▶ **TO DO**: Verbatim copy without images: return all of the data as it stands.
Top of STUDY MATERIAL
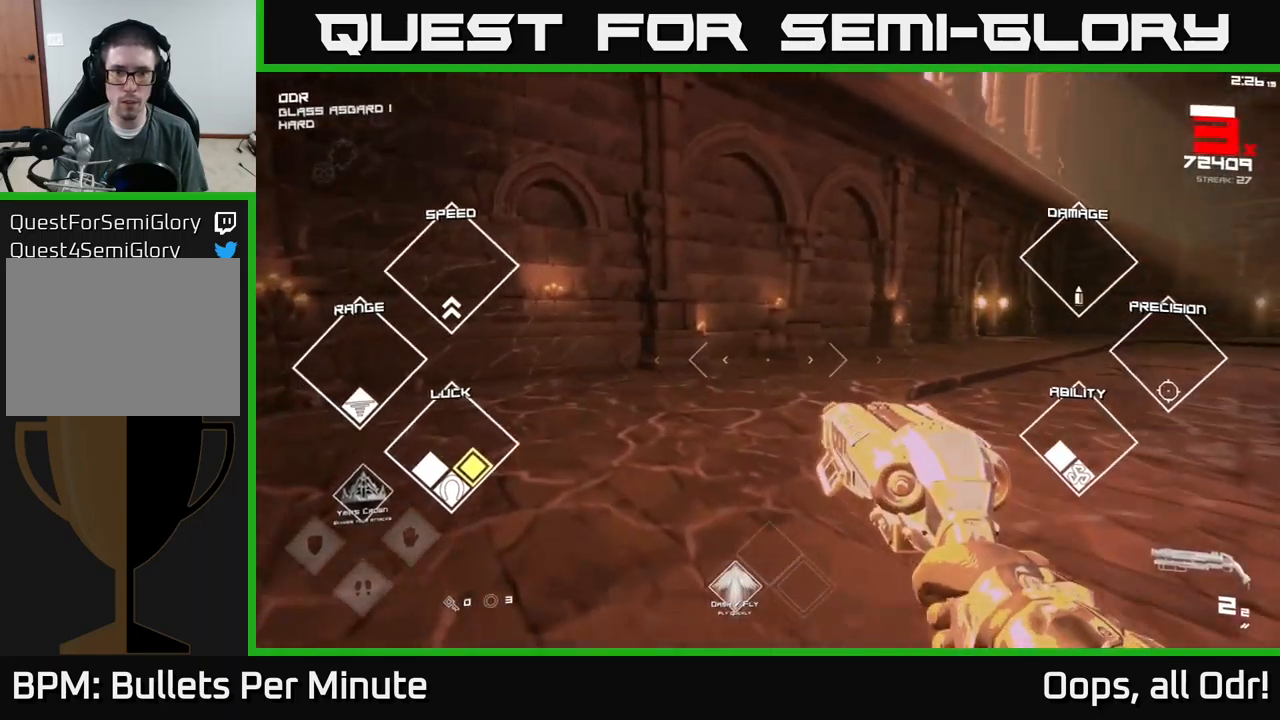
{"buttons": [], "left_stick": "up-left", "right_stick": "center", "events": [[134, "right_stick", "right"], [500, "right_stick", "center"]]}
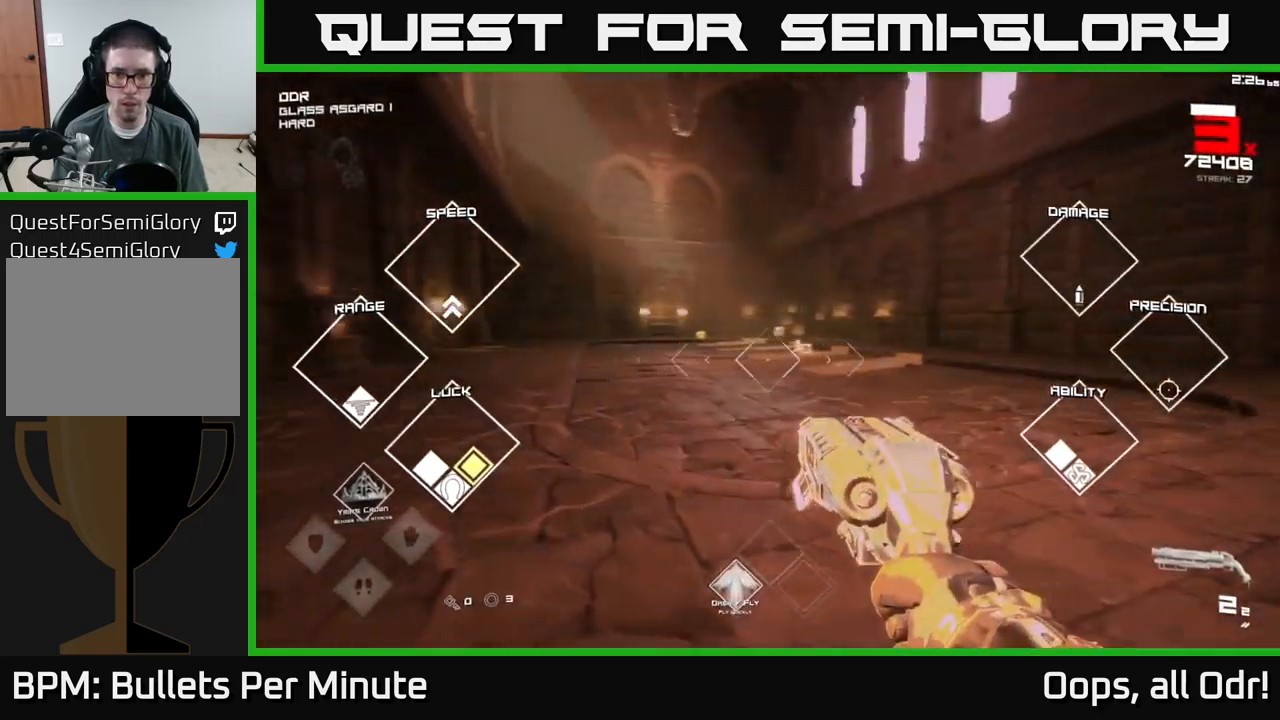
{"buttons": [], "left_stick": "up", "right_stick": "center", "events": [[234, "right_stick", "right"], [367, "right_stick", "center"], [384, "left_stick", "up"]]}
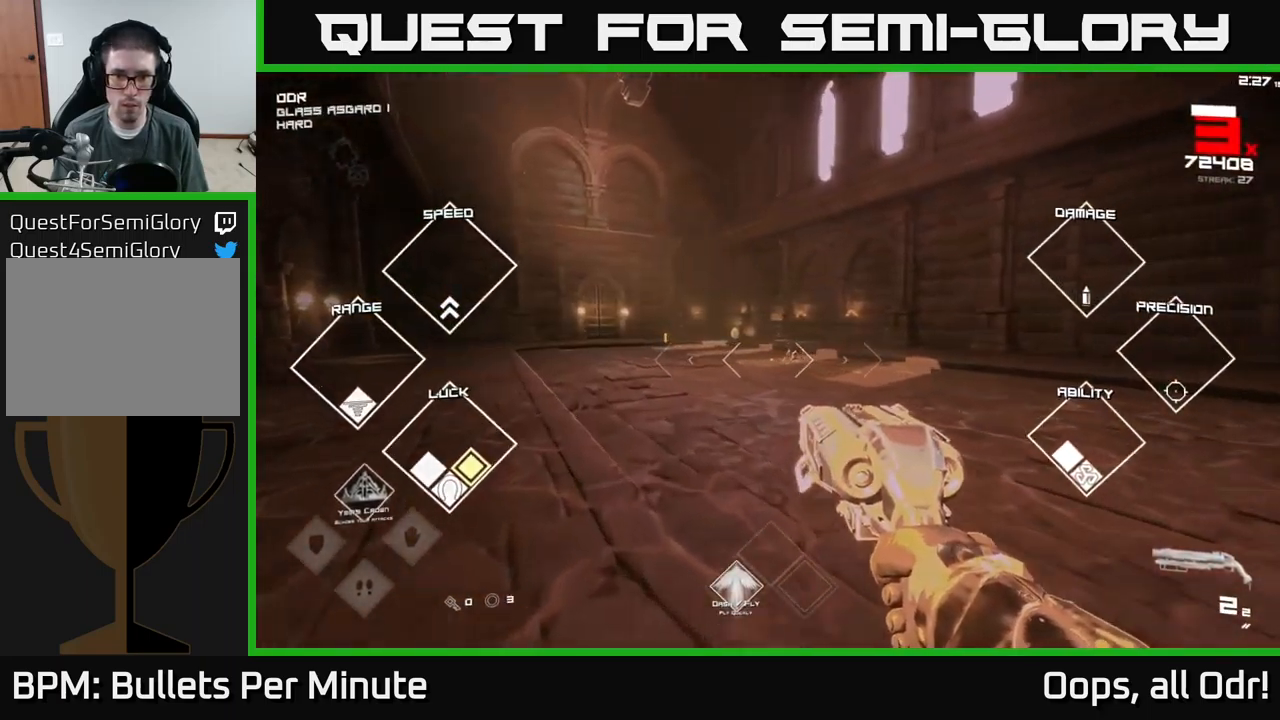
{"buttons": ["R2"], "left_stick": "up", "right_stick": "center", "events": [[167, "right_stick", "down-right"], [217, "right_stick", "center"], [467, "R2", "down"]]}
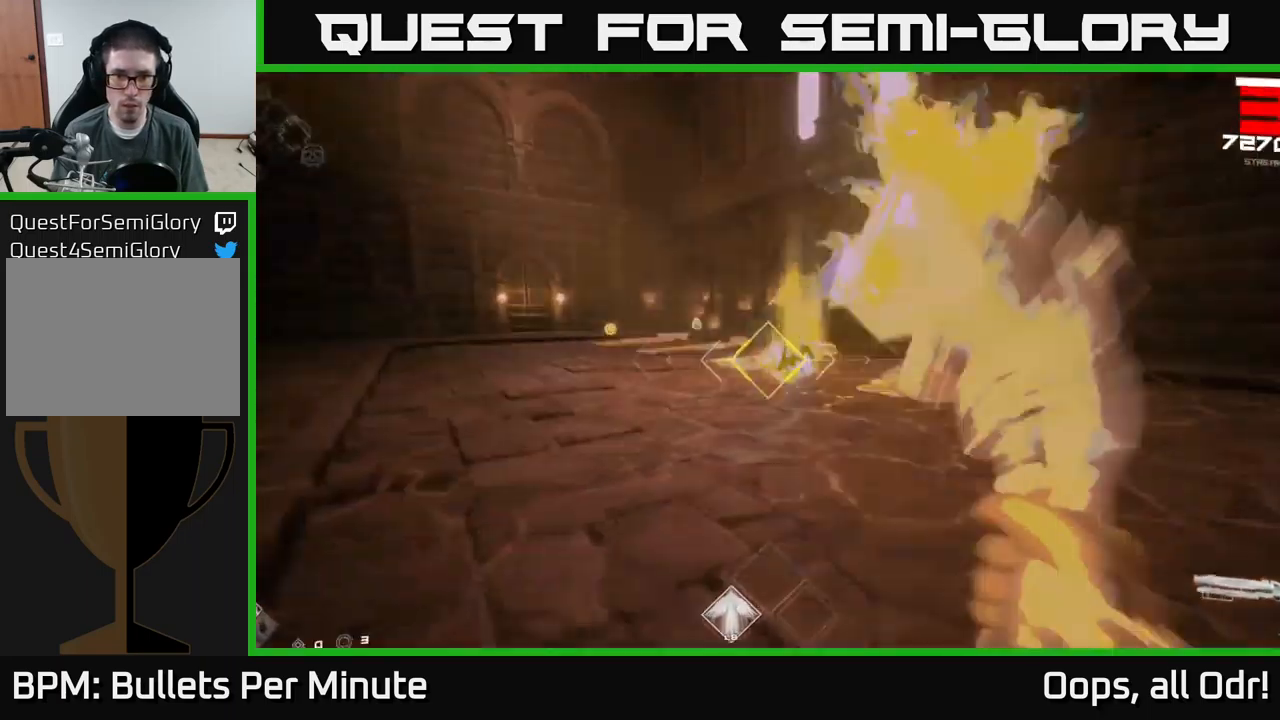
{"buttons": [], "left_stick": "up-left", "right_stick": "center", "events": [[67, "R2", "up"], [150, "left_stick", "up-left"], [284, "R2", "down"], [367, "R2", "up"], [367, "right_stick", "down-right"], [467, "right_stick", "center"]]}
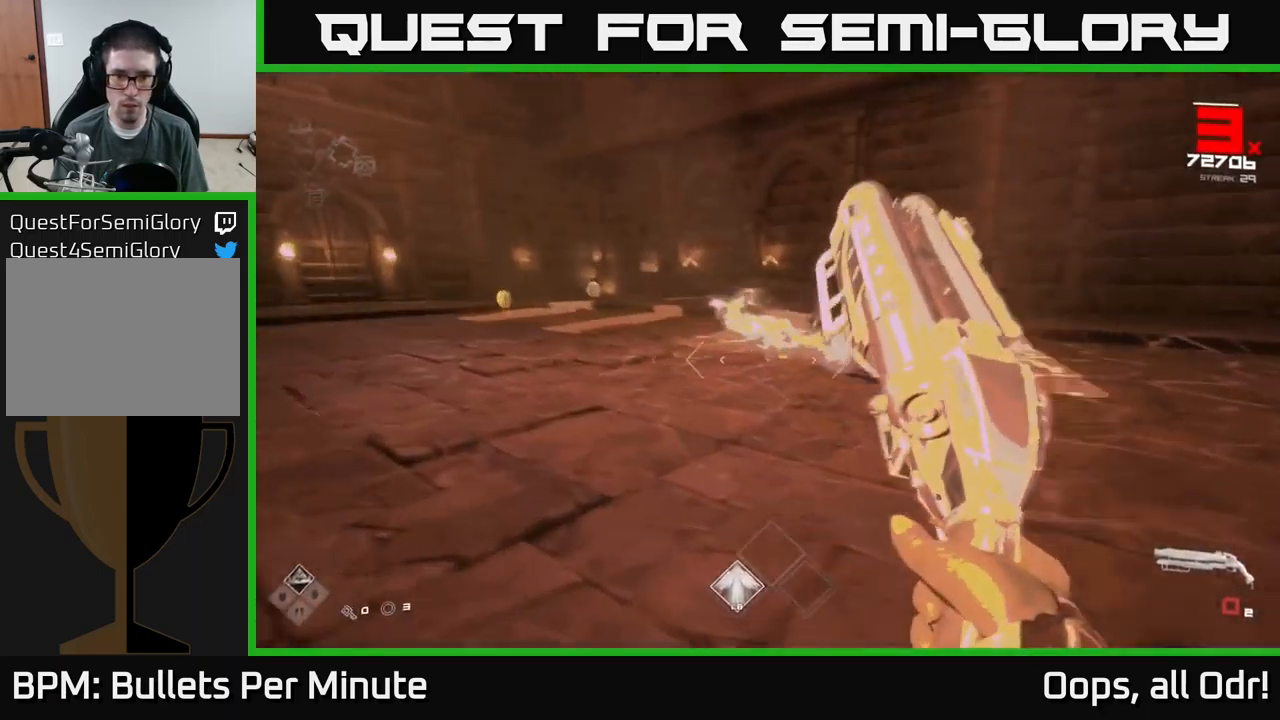
{"buttons": ["R1"], "left_stick": "up-left", "right_stick": "center", "events": [[134, "left_stick", "up"], [150, "R1", "down"], [284, "R1", "up"], [467, "R1", "down"], [467, "left_stick", "up-left"]]}
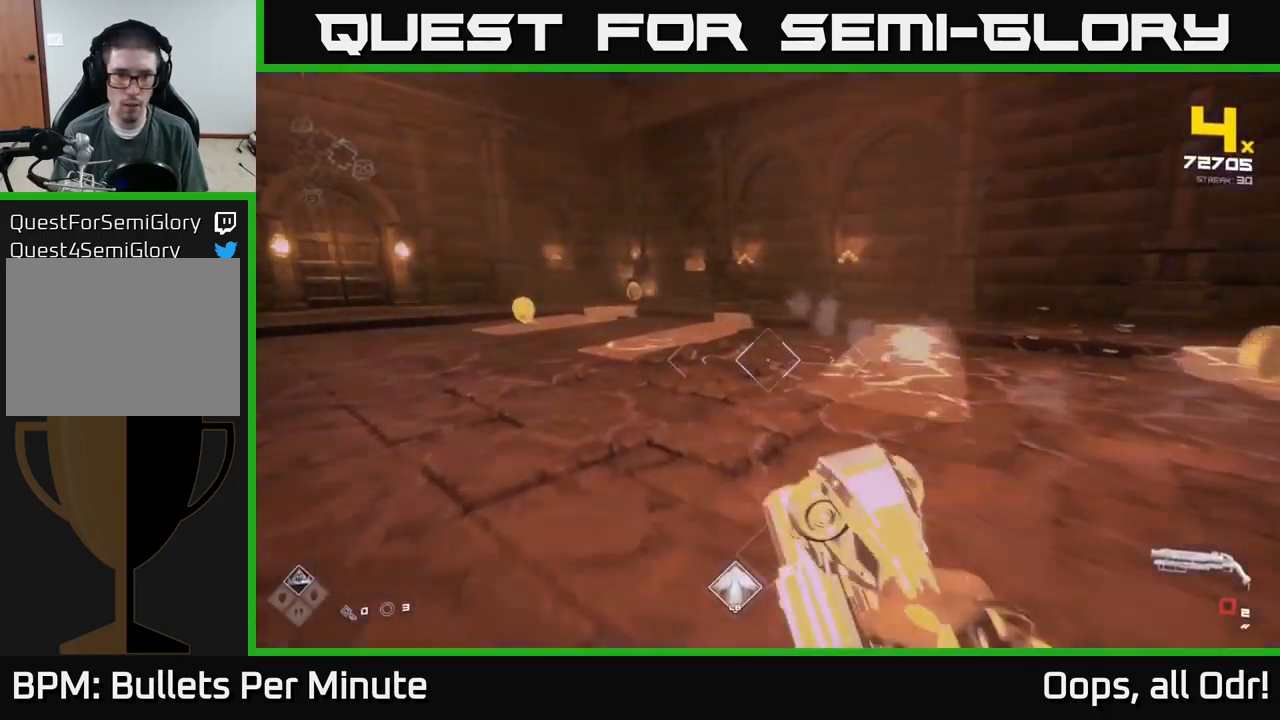
{"buttons": [], "left_stick": "up", "right_stick": "center", "events": [[67, "R1", "up"], [100, "right_stick", "up-left"], [217, "right_stick", "center"], [300, "left_stick", "up"]]}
Bottom of STUDY MATERIAL
▶ **SOLUTION FOR THIS TASK**:
{"buttons": [], "left_stick": "up-left", "right_stick": "center", "events": [[134, "right_stick", "right"], [500, "right_stick", "center"]]}
{"buttons": [], "left_stick": "up", "right_stick": "center", "events": [[234, "right_stick", "right"], [367, "right_stick", "center"], [384, "left_stick", "up"]]}
{"buttons": ["R2"], "left_stick": "up", "right_stick": "center", "events": [[167, "right_stick", "down-right"], [217, "right_stick", "center"], [467, "R2", "down"]]}
{"buttons": [], "left_stick": "up-left", "right_stick": "center", "events": [[67, "R2", "up"], [150, "left_stick", "up-left"], [284, "R2", "down"], [367, "R2", "up"], [367, "right_stick", "down-right"], [467, "right_stick", "center"]]}
{"buttons": ["R1"], "left_stick": "up-left", "right_stick": "center", "events": [[134, "left_stick", "up"], [150, "R1", "down"], [284, "R1", "up"], [467, "R1", "down"], [467, "left_stick", "up-left"]]}
{"buttons": [], "left_stick": "up", "right_stick": "center", "events": [[67, "R1", "up"], [100, "right_stick", "up-left"], [217, "right_stick", "center"], [300, "left_stick", "up"]]}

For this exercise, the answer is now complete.